►

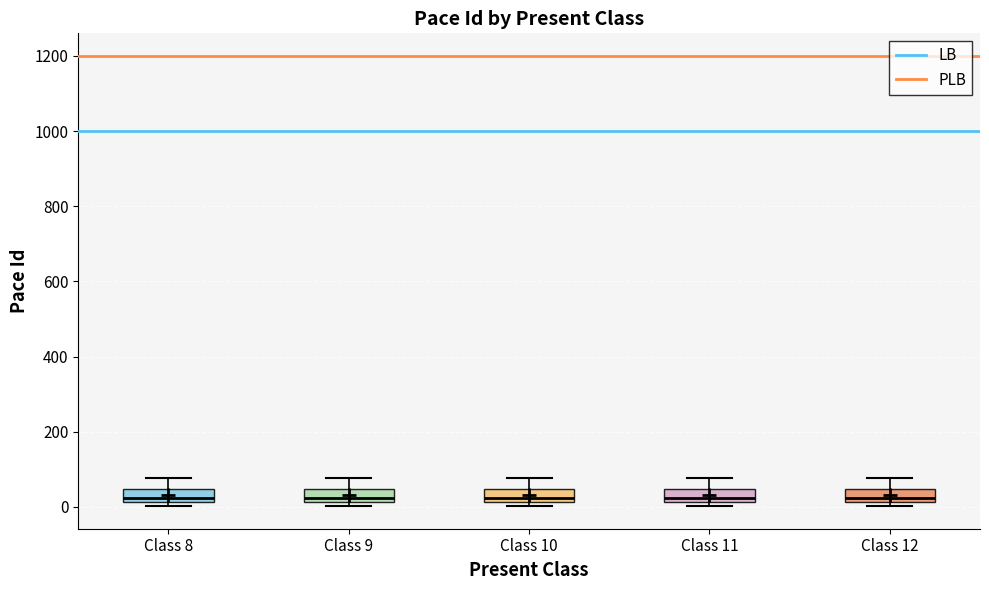

Reading left to right, read every box against the y-axis: the position of its median line, the range the box covers, and the ends of its whiskers. The values are not printed on the chart, so give them approximately, as read against the axis.

Class 8: median 20 (just above the box's lower edge), box 20 to 40, whiskers 0 to 80
Class 9: median 20 (just above the box's lower edge), box 20 to 40, whiskers 0 to 80
Class 10: median 20 (just above the box's lower edge), box 20 to 40, whiskers 0 to 80
Class 11: median 20 (just above the box's lower edge), box 20 to 40, whiskers 0 to 80
Class 12: median 20 (just above the box's lower edge), box 20 to 40, whiskers 0 to 80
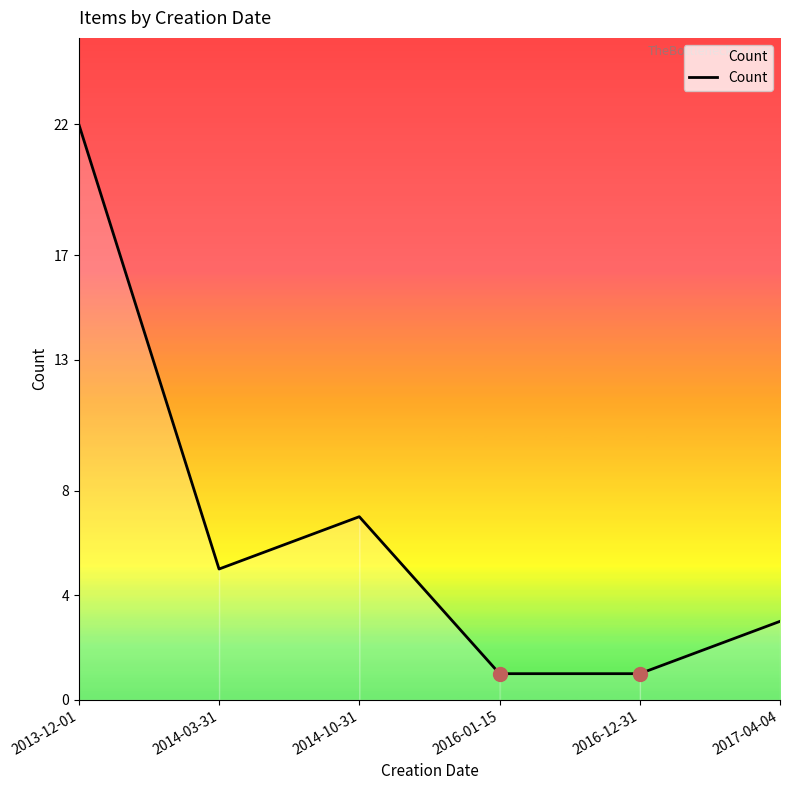

What is the sum of all values?

39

◄

Please write out every line of the entries above word for word, leaving out the pictures.

▶ _Result of the task_
Reading left to right, read every box against the y-axis: the position of its median line, the range the box covers, and the ends of its whiskers. The values are not printed on the chart, so give them approximately, as read against the axis.

Class 8: median 20 (just above the box's lower edge), box 20 to 40, whiskers 0 to 80
Class 9: median 20 (just above the box's lower edge), box 20 to 40, whiskers 0 to 80
Class 10: median 20 (just above the box's lower edge), box 20 to 40, whiskers 0 to 80
Class 11: median 20 (just above the box's lower edge), box 20 to 40, whiskers 0 to 80
Class 12: median 20 (just above the box's lower edge), box 20 to 40, whiskers 0 to 80

What is the sum of all values?

39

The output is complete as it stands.